Recruit outside help. Kids always want to know the reasons behind things, so you might need to give them one. Take a note from other parents and tell them that someone like Santa or the Tooth Fairy collect binkies from kids who don’t need them so they can pass them along to kids who do.
Lots of kids get used to sleeping in their parents bed, but the adults in this equation know it’s one that can’t go on forever. So, how do you get them back in their own beds permanently?
Talk about fears. Young kids have real fears about sleeping in their own bed and room, and it’s important not to downplay them—take the time to really listen to them and reassure them. Do what you can to eliminate their fears with things like night lights or sound machines.
Plan ahead. If you try to kick your child out of your bed in the middle of the night, it won’t go over well. Make sure they know the change is coming so you can talk it out ahead of time.
Give rewards. For every night your child sleeps in their own bed, you can give out something small like a sticker, and then give them something bigger like a new pair of pajamas after a certain number of days.
We all know that kids have a way of tuning out anything they don’t want to hear, but that can’t and shouldn’t fly. Did you know there are ways you can teach them to listen, even when they don’t want to?
Be consistent. If you tell your child that there is a consequence for ignoring you or acting a certain way, follow through. If you don’t, they won’t learn that your words are to be taken seriously.
Give choices. Kids often get upset when they don’t get their way, but that’s because it’s easy to just blurt out a “no” and go on our way. Next time, take the time to compromise—”we can’t go to the park now, but what about after lunch?”

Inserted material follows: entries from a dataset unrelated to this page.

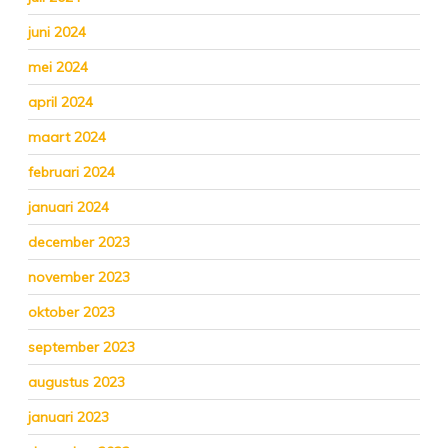
juni 2024
mei 2024
april 2024
maart 2024
februari 2024
januari 2024
december 2023
november 2023
oktober 2023
september 2023
augustus 2023
januari 2023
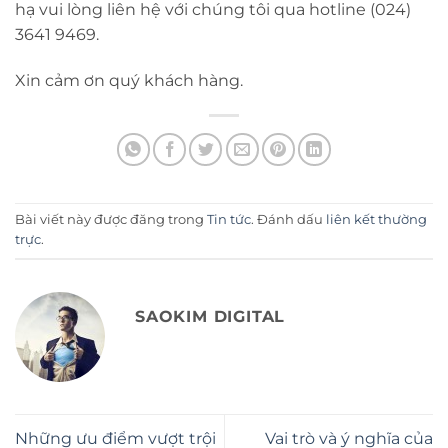
hạ vui lòng liên hệ với chúng tôi qua hotline (024)
3641 9469.
Xin cảm ơn quý khách hàng.
Bài viết này được đăng trong
Tin tức
. Đánh dấu
liên kết thường
trực
.
SAOKIM DIGITAL
Những ưu điểm vượt trội
Vai trò và ý nghĩa của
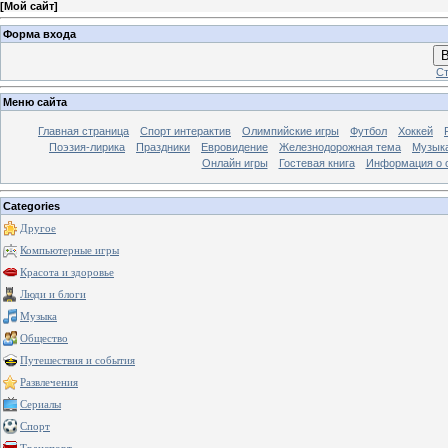
[
Мой сайт
]
Форма входа
В
Ст
Меню сайта
Главная страница
Спорт интерактив
Олимпийские игры
Футбол
Хоккей
Поэзия-лирика
Праздники
Евровидение
Железнодорожная тема
Музык
Онлайн игры
Гостевая книга
Информация о 
Categories
Другое
Компьютерные игры
Красота и здоровье
Люди и блоги
Музыка
Общество
Путешествия и события
Развлечения
Сериалы
Спорт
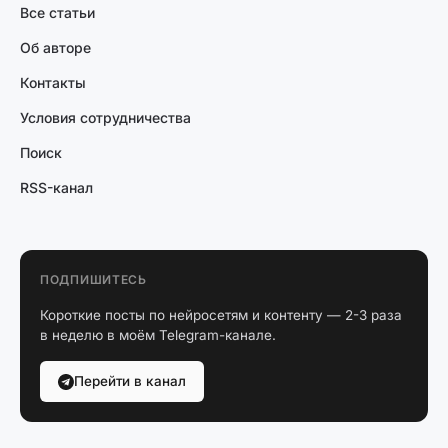
Все статьи
Об авторе
Контакты
Условия сотрудничества
Поиск
RSS-канал
ПОДПИШИТЕСЬ
Короткие посты по нейросетям и контенту — 2-3 раза
в неделю в моём Telegram-канале.
Перейти в канал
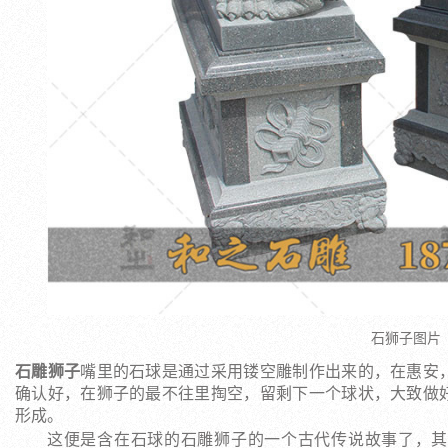
石狮子图片
石雕狮子
嘴里的石球是通过采用镂空雕制作出来的，在惠安
确认好，在狮子的最不往里掏空，留剩下一个球状，大致做
形成。
这便是含在石球的石雕狮子的一个古代传说故事了，其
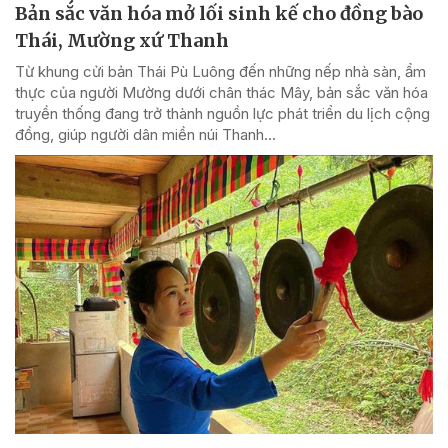
Bản sắc văn hóa mở lối sinh kế cho đồng bào
Thái, Mường xứ Thanh
Từ khung cửi bản Thái Pù Luông đến những nếp nhà sàn, ẩm
thực của người Mường dưới chân thác Mây, bản sắc văn hóa
truyền thống đang trở thành nguồn lực phát triển du lịch cộng
đồng, giúp người dân miền núi Thanh...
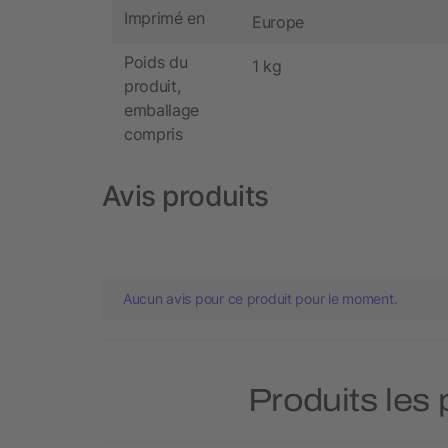
Imprimé en
Europe
Poids du
1 kg
produit,
emballage
compris
Avis produits
Aucun avis pour ce produit pour le moment.
Produits les 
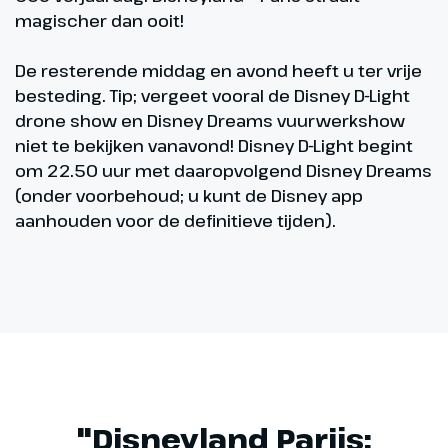
magischer dan ooit!
De resterende middag en avond heeft u ter vrije
besteding. Tip; vergeet vooral de Disney D-Light
drone show en Disney Dreams vuurwerkshow
niet te bekijken vanavond! Disney D-Light begint
om 22.50 uur met daaropvolgend Disney Dreams
(onder voorbehoud; u kunt de Disney app
aanhouden voor de definitieve tijden).
"Disneyland Parijs:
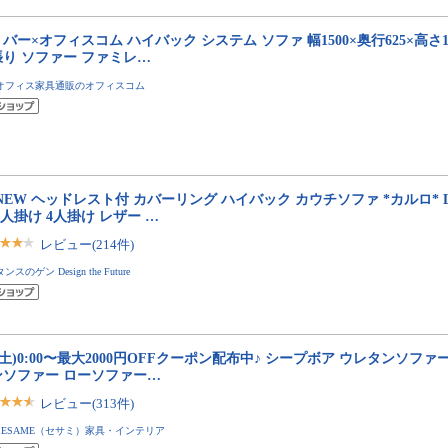
バー×オフィスコム ハイバック システム ソファ 幅1500×奥行625×高さ10
張り ソファー ファミレ…
オフィス家具通販のオフィスコム
NEW ヘッドレスト付 カバーリング ハイバック カウチソファ *カルロ* 
3人掛け 4人掛け レザー …
レビュー(214件)
タンスのゲン Design the Future
8(土)0:00〜最大2000円OFFクーポン配布中♪ シープボア ウレタンソファ
ンソファー ローソファー…
レビュー(313件)
SESAME（セサミ）家具・インテリア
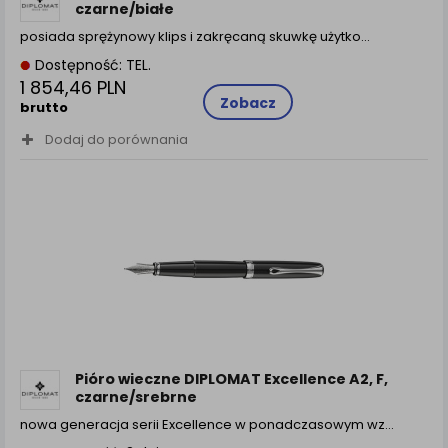
czarne/białe
posiada sprężynowy klips i zakręcaną skuwkę użytko...
Dostępność: TEL.
1 854,46 PLN
Zobacz
brutto
Dodaj do porównania
Pióro wieczne DIPLOMAT Excellence A2, F,
czarne/srebrne
nowa generacja serii Excellence w ponadczasowym wz...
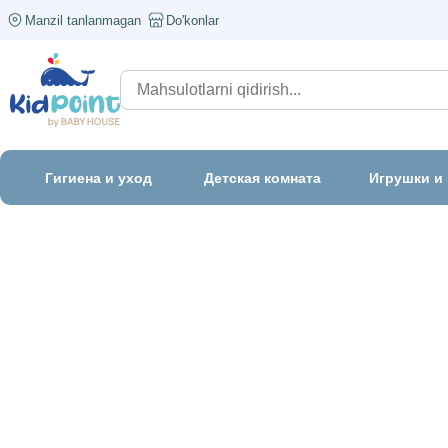
Manzil tanlanmagan
Do'konlar
Гигиена и уход
Детская комната
Игрушки и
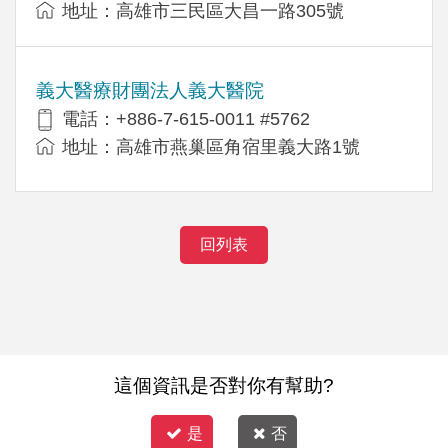
地址：高雄市三民區大昌一路305號
義大醫療財團法人義大醫院
電話：+886-7-615-0011 #5762
地址：高雄市燕巢區角宿里義大路1號
回列表
這個資訊是否對你有幫助?
是
否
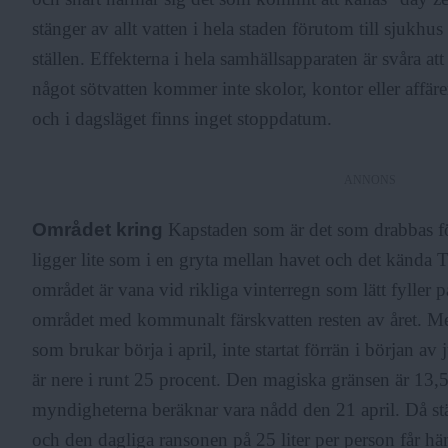
stänger av allt vatten i hela staden förutom till sjukhu
ställen. Effekterna i hela samhällsapparaten är svåra att
något sötvatten kommer inte skolor, kontor eller affä
och i dagsläget finns inget stoppdatum.
ANNONS
Området kring
Kapstaden som är det som drabbas för
ligger lite som i en gryta mellan havet och det kända 
området är vana vid rikliga vinterregn som lätt fyller 
området med kommunalt färskvatten resten av året. Men
som brukar börja i april, inte startat förrän i början av 
är nere i runt 25 procent. Den magiska gränsen är 13,5
myndigheterna beräknar vara nådd den 21 april. Då stä
och den dagliga ransonen på 25 liter per person får hä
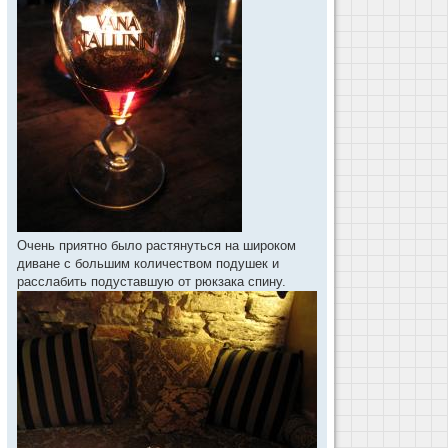
Очень приятно было растянуться на широком
диване с большим количеством подушек и
расслабить подуставшую от рюкзака спину.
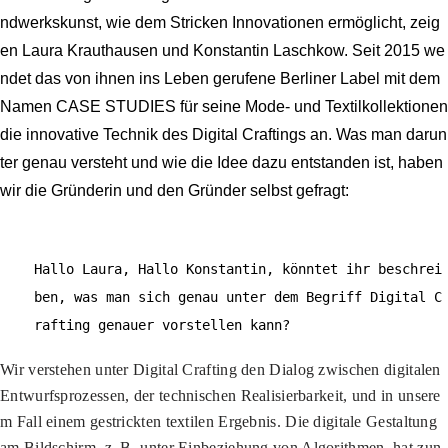
ndwerkskunst, wie dem Stricken Innovationen ermöglicht, zeig
en Laura Krauthausen und Konstantin Laschkow. Seit 2015 we
ndet das von ihnen ins Leben gerufene Berliner Label mit dem
Namen CASE STUDIES für seine Mode- und Textilkollektionen
die innovative Technik des Digital Craftings an. Was man darun
ter genau versteht und wie die Idee dazu entstanden ist, haben
wir die Gründerin und den Gründer selbst gefragt:
Hallo Laura, Hallo Konstantin, könntet ihr beschrei
ben, was man sich genau unter dem Begriff Digital C
rafting genauer vorstellen kann?
Wir verstehen unter Digital Crafting den Dialog zwischen digitalen
Entwurfsprozessen, der technischen Realisierbarkeit, und in unsere
m Fall einem gestrickten textilen Ergebnis. Die digitale Gestaltung
am Bildschirm, z. B. unter Einbeziehung von Algorithmen, hat zun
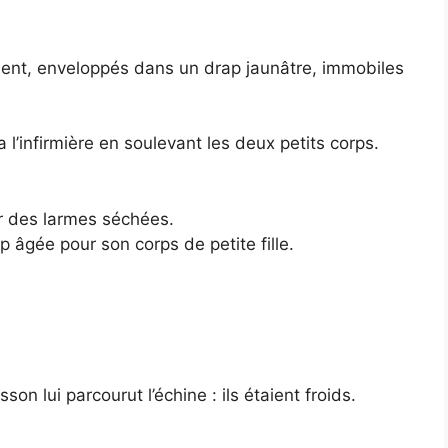
ient, enveloppés dans un drap jaunâtre, immobiles
’infirmière en soulevant les deux petits corps.
ar des larmes séchées.
trop âgée pour son corps de petite fille.
son lui parcourut l’échine : ils étaient froids.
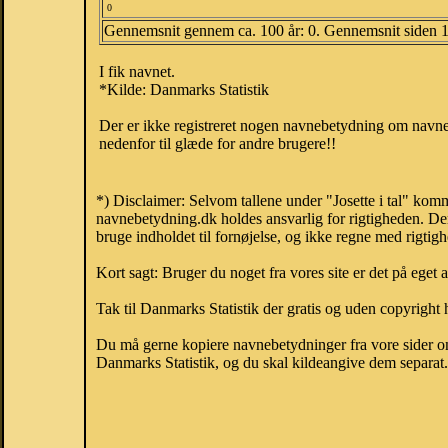
0
Gennemsnit gennem ca. 100 år: 0. Gennemsnit siden 
I fik navnet.
*Kilde: Danmarks Statistik
Der er ikke registreret nogen navnebetydning om navnet
nedenfor til glæde for andre brugere!!
*) Disclaimer: Selvom tallene under "Josette i tal" kom
navnebetydning.dk holdes ansvarlig for rigtigheden. De
bruge indholdet til fornøjelse, og ikke regne med rigtig
Kort sagt: Bruger du noget fra vores site er det på eget 
Tak til Danmarks Statistik der gratis og uden copyright h
Du må gerne kopiere navnebetydninger fra vore sider om 
Danmarks Statistik, og du skal kildeangive dem separat. H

Be specific. Instead of telling your child what not to do, tell them specifically what you’d like them to do. Instead of “stop running,” tell them, “please walk in the house.”
Some kids take to sharing quickly, while others hold onto their toys like they’re the last toys on Earth. If your little one falls into the latter category, you may be able to make sharing a little less painful.
Don’t force it. When you make your kid share with others, they won’t truly learn anything because it wasn’t their decision. Start by talking to them about what they feel comfortable sharing, and then go from there.
Get a timer. If you have to, use a timer to prove to your kid that sharing doesn’t mean they lose a toy for good. Let each kid who’s playing have some time with the toy, and tell them there’s no arguing when their time is up.
Ask them to help. If you have an older child who has trouble sharing, turn it around by asking them to help you teach their younger sibling about sharing. They’ll take pride in helping and won’t think as much about giving up a toy.
Most parents can’t wait for the day that their kids are old enough to start helping with chores—if only they’d be as eager to help. Give these tricks a try, and we bet they’ll be a little more willing.
Play games. Adults don’t even like to do most chores, so you can’t really expect your kids to take to something so tedious and dull. Next time, try having fun with it— try pretending to be robots while you and your kids load the dishwasher or put clothes in the washer.
Make it challenging. Kids get bored with monotony, too, and a challenge here or there can help spice up their chore routine. See if they can do one particular chore faster, or add on another task that’s a little harder than what they normally do.
Switch things up. If you have more than one child, make sure you switch up chores so each of them have the chance to do something they might enjoy. For example, let one child help plan dinner one week, and then switch to the other child the next.